Re: xfs: commit 6552321831dc "xfs: remove i_iolock and use i_rwsem in the VFS inode instead" change causes hang

From: Christoph Hellwig
Date: Sun Jan 08 2017 - 13:19:15 EST


On Sun, Jan 08, 2017 at 09:59:25AM -0800, James Bottomley wrote:
> Hey, that's not really true: the inode lock (i_rwsem) is used in all
> sorts of generic places, including generic_file_write_iter(). That's,
> I think, why ima is using it to try to prevent writes while it measures
> the file.

But all these are _below_ file_operations. The only place where take
them in the VFS is for namespace locking, e.g. before calling into
inode_operations (to generalize a little).

>
> > So the answer here is that ima needs to stop playing with i_rwsem.
>
> Isn't there a happy medium? most sensible filesystems will allow shared
> reading (unless they want to tank performance) so we can rely on the
> fact that even if a fs does use i_rwsem internally on the read path, it
> will have to be shared.

At least for direct I/O that doesn't always have to be true.
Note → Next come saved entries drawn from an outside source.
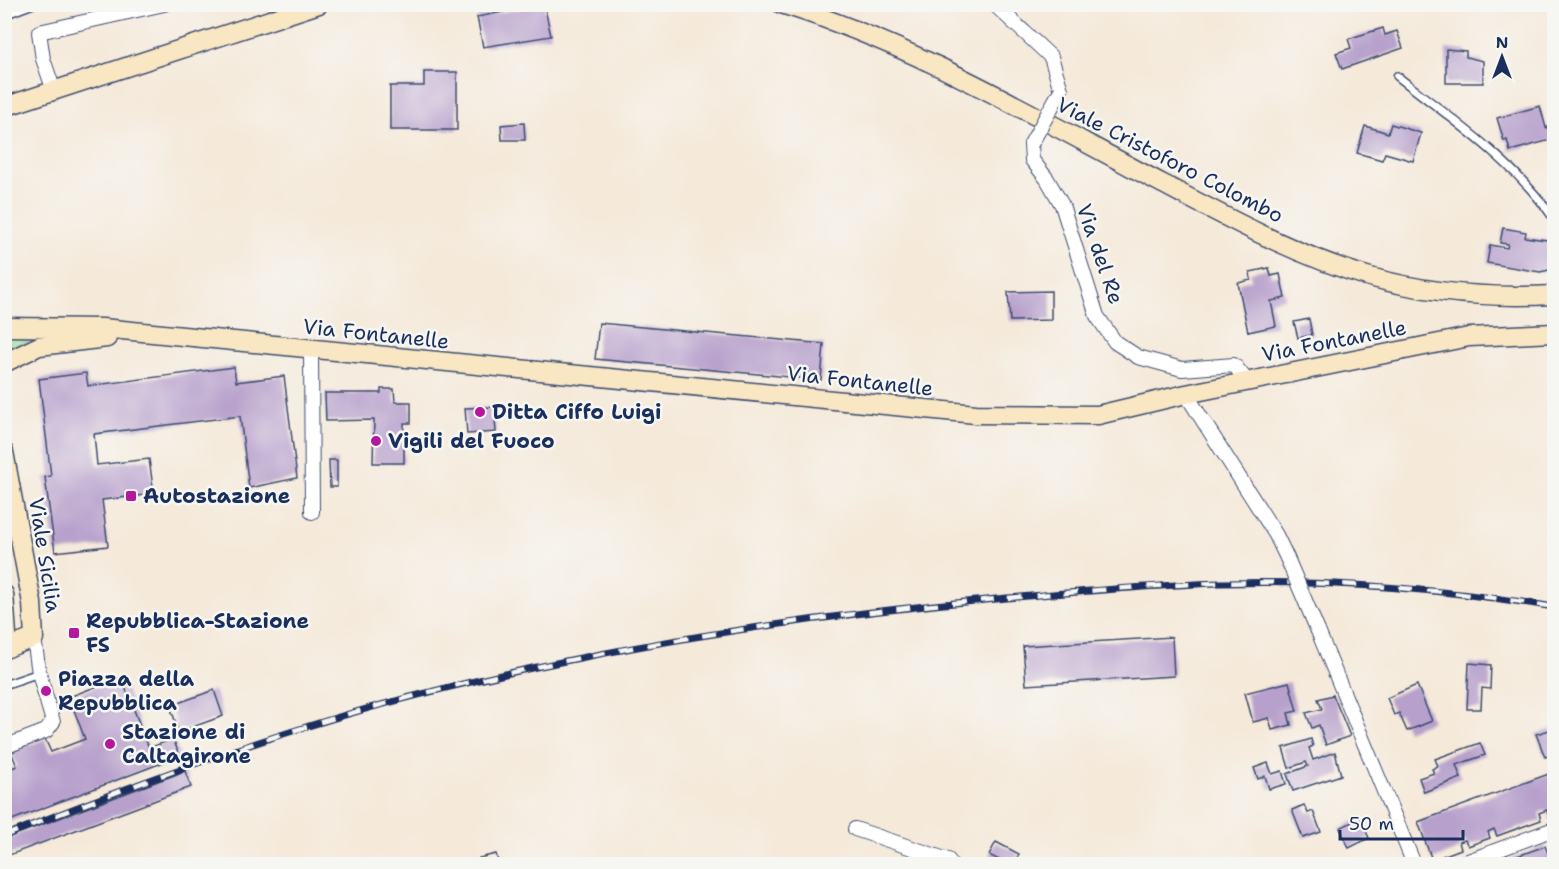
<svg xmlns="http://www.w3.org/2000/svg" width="1559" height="869" font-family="'Shantell Sans',sans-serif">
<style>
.green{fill:#8fd690;stroke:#558277;stroke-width:1.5}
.building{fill:#b7a0cc}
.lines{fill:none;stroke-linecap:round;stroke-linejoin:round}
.lane-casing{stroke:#3c4b70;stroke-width:10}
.street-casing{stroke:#3c4b70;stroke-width:16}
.secondary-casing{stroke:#3c4b70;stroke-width:21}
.lane{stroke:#fff;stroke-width:7}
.street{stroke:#fff;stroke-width:14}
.secondary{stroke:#f9e7c3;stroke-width:18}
.rail-casing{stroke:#1b2f5e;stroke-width:7}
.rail{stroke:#f6f6f2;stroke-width:4.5;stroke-dasharray:14;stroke-linecap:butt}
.street-bridge-casing{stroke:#3c4b70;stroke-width:16;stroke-linecap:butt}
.street-bridge{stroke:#fff;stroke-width:14}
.poi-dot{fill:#b5179e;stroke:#f6f6f2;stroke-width:2}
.labels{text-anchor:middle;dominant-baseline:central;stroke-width:5;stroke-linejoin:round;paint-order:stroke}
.street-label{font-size:21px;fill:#1b2f5e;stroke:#f6f6f2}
.poi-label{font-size:21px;font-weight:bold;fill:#1b2f5e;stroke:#f6f6f2;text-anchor:start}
</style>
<rect width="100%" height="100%" fill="#f6f6f2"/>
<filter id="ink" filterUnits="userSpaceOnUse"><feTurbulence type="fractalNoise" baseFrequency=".0167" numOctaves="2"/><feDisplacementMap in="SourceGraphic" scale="12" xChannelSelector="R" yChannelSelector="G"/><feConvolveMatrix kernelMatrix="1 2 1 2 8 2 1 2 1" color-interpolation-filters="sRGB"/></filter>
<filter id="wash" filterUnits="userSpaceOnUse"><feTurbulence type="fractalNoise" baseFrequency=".008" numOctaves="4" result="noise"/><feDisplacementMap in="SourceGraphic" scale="24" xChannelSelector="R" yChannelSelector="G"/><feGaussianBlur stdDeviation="1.35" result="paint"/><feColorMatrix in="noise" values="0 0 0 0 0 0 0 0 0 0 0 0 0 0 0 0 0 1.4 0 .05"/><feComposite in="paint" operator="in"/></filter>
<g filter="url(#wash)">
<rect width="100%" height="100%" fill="#f5e9d9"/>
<path class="green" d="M5 332 77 333 31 340 12 350Z"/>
<g id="blocks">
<g class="building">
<path d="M544 4 551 36 483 47 477 17Z"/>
<path d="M1383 28 1385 35 1397 31 1403 48 1342 69 1336 53 1351 48 1348 39Z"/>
<path d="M1446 49 1466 51V57L1483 61V83H1446Z"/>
<path d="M424 72H457V130H390V86H424Z"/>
<path d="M1540 106 1546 128 1550 126 1554 139 1510 151 1507 140 1504 141 1497 118Z"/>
<path d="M524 123 525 140H502L501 125Z"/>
<path d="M1391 124 1421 133 1413 161 1385 153 1382 160 1357 153 1365 126 1388 133Z"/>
<path d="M1503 228 1526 232 1525 237 1554 241V269L1540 272 1487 263 1490 245 1507 248 1508 244 1500 243Z"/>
<path d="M1269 268 1271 276 1280 274 1285 298 1271 301 1276 326 1248 332 1238 283 1251 280 1250 272Z"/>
<path d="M1051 291V320L1010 321 1008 292Z"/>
<path d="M1309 319 1312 335 1298 338 1294 322Z"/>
<path d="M599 323 824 344 821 380 595 359Z"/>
<path d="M234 367 236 382 284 376 297 478 249 488 240 416 94 434 97 465 149 459 154 494 102 500 108 546 55 552 45 477 51 476 39 379 86 373 88 386Z"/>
<path d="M381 389H394L395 402H411V423H404V463H373L374 420 326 421 325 393H381Z"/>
<path d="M494 407 496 432 467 434 465 408Z"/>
<path d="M329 460H337V487H330Z"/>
<path d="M1172 637 1174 676 1026 685 1023 646Z"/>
<path d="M1469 663 1491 665 1490 689 1482 688 1481 709H1467Z"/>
<path d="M121 677 149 748 173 739 180 756 4 823V771L17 766 11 752 45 739 51 752 85 739 69 697Z"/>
<path d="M1289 682 1297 711 1288 713 1291 725 1272 730 1269 718 1253 722 1245 693Z"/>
<path d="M1417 685 1432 721 1407 731 1399 713 1394 715 1387 698Z"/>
<path d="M214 690 223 716 179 732 170 706Z"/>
<path d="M1333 695 1350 736 1326 745 1319 725 1312 728 1306 713 1322 709 1318 699Z"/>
<path d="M1553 729 1554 754 1545 757 1536 734Z"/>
<path d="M1311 739 1313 746 1309 748 1313 760 1335 752 1341 775 1293 791 1287 774 1308 766 1306 762 1289 768 1283 748Z"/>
<path d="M1480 743 1485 755 1456 765 1461 778 1424 792 1419 778 1434 773 1432 769 1438 766 1435 759Z"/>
<path d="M1268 763 1272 774 1282 771 1286 784 1269 789 1265 776 1258 779 1254 768Z"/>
<path d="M185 771 191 787 4 857V839Z"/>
<path d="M1554 772V815L1549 817 1547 810 1539 813 1541 820 1497 836 1494 829 1488 832 1490 838 1468 846 1465 840 1459 842 1461 849 1432 860 1418 822Z"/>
<path d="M1304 805 1308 813 1313 811 1321 832 1303 838 1292 810Z"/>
<path d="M1360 818 1369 838 1349 848 1340 828Z"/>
<path d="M996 842 1019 854 1014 864H1007L989 855Z"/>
<path d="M1545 846 1551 861 1554 859V864H1496Z"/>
<path d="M496 854 499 864H480L479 858Z"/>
</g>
</g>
</g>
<g filter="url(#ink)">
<use href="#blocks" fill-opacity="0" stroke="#3c4b70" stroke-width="1.5"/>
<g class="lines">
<defs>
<g id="lane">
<path d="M4 15 33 4"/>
<path d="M1397 76C1452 119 1514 161 1554 219"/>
<path d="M4 685 39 673"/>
</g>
<g id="street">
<path d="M994 4 1051 57 1061 90"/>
<path d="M54 91 43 59 39 32 164 4"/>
<path d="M1031 144 1032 160 1047 179 1062 205 1097 316 1115 342 1138 357 1182 369 1234 365 1248 382"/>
<path d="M311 350 312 512"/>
<path d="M1186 394 1276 535 1287 558"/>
<path d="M1318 631 1414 864"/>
<path d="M4 747 46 731 53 722 39 673 34 638"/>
<path d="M855 829 948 860 951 864"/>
<path d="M1460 864 1554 829"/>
</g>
<g id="secondary">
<path d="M781 4C916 45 1039 119 1163 184 1230 219 1297 256 1370 277 1430 294 1493 298 1554 295"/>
<path d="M4 107 319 4"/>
<path d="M4 327 102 328 976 414 1098 415 1186 394 1469 337 1554 333"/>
<path d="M4 363 39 346 107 338"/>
<path d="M4 452 32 603 34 638 4 649"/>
<path d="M4 594 8 648"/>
</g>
</defs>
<use href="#lane" class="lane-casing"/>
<use href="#street" class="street-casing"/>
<use href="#secondary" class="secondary-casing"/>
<use href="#lane" class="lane"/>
<use href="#street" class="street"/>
<use href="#secondary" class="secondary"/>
<defs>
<path id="rail" d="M4 836C124 788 248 742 373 707 580 650 793 617 1007 598 1078 592 1150 585 1221 583 1333 580 1445 589 1554 607"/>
</defs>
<use href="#rail" class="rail-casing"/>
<use href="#rail" class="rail"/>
<defs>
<g id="street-bridge">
<path d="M1031 144 1061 90"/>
<path d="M1287 558 1318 631"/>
</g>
</defs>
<use href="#street-bridge" class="street-bridge-casing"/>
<use href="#street-bridge" class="street-bridge"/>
</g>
</g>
<g class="poi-dot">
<circle cx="480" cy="412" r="6"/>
<circle cx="376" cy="441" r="6"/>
<rect x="125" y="490" width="12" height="12" rx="3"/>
<rect x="68" y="627" width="12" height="12" rx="3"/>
<circle cx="46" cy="691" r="6"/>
<circle cx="110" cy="744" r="6"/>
</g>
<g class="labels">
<g class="street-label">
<text transform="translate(1170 160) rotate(27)">Viale Cristoforo Colombo</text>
<text transform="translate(1100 254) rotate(71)">Via del Re</text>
<text transform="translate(376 334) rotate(6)">Via Fontanelle</text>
<text transform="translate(1334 341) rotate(-11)">Via Fontanelle</text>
<text transform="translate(860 381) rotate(6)">Via Fontanelle</text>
<text transform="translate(45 555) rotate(81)">Viale Sicilia</text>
</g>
<g class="poi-label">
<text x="492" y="412">Ditta Ciffo Luigi</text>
<text x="388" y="441">Vigili del Fuoco</text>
<text x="143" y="496">Autostazione</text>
<text x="86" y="621">Repubblica-Stazione<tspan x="86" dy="24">FS</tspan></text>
<text x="58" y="679">Piazza della<tspan x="58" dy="24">Repubblica</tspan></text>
<text x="122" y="732">Stazione di<tspan x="122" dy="24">Caltagirone</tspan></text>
</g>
</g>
<rect width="1559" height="869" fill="none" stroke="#f6f6f2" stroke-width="24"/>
<g transform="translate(1502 57)" stroke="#f6f6f2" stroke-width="4.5" paint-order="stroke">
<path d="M0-4.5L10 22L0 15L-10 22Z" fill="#1b2f5e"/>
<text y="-9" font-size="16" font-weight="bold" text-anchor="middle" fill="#1b2f5e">N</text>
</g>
<path d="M1340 830v9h123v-9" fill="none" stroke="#1b2f5e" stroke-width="3"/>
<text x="1349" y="830" font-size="18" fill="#1b2f5e" stroke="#f6f6f2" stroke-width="4.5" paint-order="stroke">50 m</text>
</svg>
> So simply replacing the inode_lock() in ima
> with inode_lock_shared() should do what ima wants and not interact
> badly even if the underlying FS uses i_rwsem. If there's ever a FS
> that takes it exclusively in the read path, ima can simply blacklist
> it.

IFF we actually allow recursive readers for rw_semaphores this would
work around the issue (but I'm not sure about that fact, at least
in the past we didn't). It won't fix IMA for all the file systems
use other synchronization for reads, e.g. the cluster locks in ocfs2
or gfs2. It won't fix NFS which will exhibit exacly the same issue
as Mimi reported.

Last but not least it won't solve the problem that IMA has never been
designed and does neither document the requires it has from a file system,
nor is there any systematic testing for it. It will keep on breaking
because it has all kinds of weird implicit assumptions never written down
or verified, and the test coverage for it is basically non-existing.